Project Aletheia: Verifier-Guided Distillation of Backtracking for Small Language Models
Aradhya Dixit, Tianxi Liang, Jai Telang
TL;DR
This work tackles the fragility of small language models on constraint-satisfaction tasks by introducing Verifier-Guided Distillation, which teaches backtracking and error repair rather than only final answers. The method synthesizes backtracking-rich teacher traces, validates them with symbolic verification, and conducts matched control/treatment distillation using LoRA fine-tuning on a 7B-class model, with explicit negative constraints that surface failures. Key contributions include a verified “golden” SAT training dataset, a control dataset lacking backtracking signals, and an empirical demonstration that rare explicit backtracking behavior can be induced in small models (BER up to 0.05 on 40 instances). The findings suggest a data-topology mechanism: exposing recoverable errors during training enables latent verification capabilities that can improve on-device reasoning, with potential extensions to RL, curricula over failure modes, richer instrumentation, and generalization beyond SAT.
Abstract
Small Language Models (SLMs, under 10B parameters) are attractive for private, on-device deployment, yet they frequently fail on strict constraint-satisfaction problems due to linear, overconfident reasoning traces that do not recover from early mistakes.
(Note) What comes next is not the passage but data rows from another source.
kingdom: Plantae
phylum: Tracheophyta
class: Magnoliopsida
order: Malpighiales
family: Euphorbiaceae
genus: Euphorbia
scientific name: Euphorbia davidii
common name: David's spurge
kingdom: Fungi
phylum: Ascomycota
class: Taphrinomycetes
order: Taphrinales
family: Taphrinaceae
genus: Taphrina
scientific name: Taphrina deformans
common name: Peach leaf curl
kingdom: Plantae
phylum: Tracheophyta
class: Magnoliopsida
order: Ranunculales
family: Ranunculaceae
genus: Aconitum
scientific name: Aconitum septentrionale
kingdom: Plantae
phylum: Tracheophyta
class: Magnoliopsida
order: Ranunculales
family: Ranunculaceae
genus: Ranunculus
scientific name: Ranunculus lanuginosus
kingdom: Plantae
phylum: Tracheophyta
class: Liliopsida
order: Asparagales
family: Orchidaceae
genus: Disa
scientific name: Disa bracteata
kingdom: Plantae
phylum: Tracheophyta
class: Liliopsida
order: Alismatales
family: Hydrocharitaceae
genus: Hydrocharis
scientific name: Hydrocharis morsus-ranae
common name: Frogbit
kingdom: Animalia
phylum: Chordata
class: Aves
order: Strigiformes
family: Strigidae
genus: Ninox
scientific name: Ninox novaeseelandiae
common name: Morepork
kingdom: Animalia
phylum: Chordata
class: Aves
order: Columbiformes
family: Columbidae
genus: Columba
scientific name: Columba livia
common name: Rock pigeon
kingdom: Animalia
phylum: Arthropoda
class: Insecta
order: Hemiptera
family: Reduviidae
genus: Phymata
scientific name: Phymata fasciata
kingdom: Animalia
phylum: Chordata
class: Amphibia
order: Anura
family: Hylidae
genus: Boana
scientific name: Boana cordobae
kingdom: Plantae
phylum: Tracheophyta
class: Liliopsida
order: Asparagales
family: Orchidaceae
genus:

We introduce Verifier-Guided Distillation, a training protocol that transfers the process of error repair - explicit conflict detection and backtracking - rather than only correct final answers. By training a 7B model on verified reasoning traces that include mistakes and self-corrections, we show that latent verification behavior can emerge in small models, enabling them to occasionally stop, detect contradictions, and revise earlier assumptions.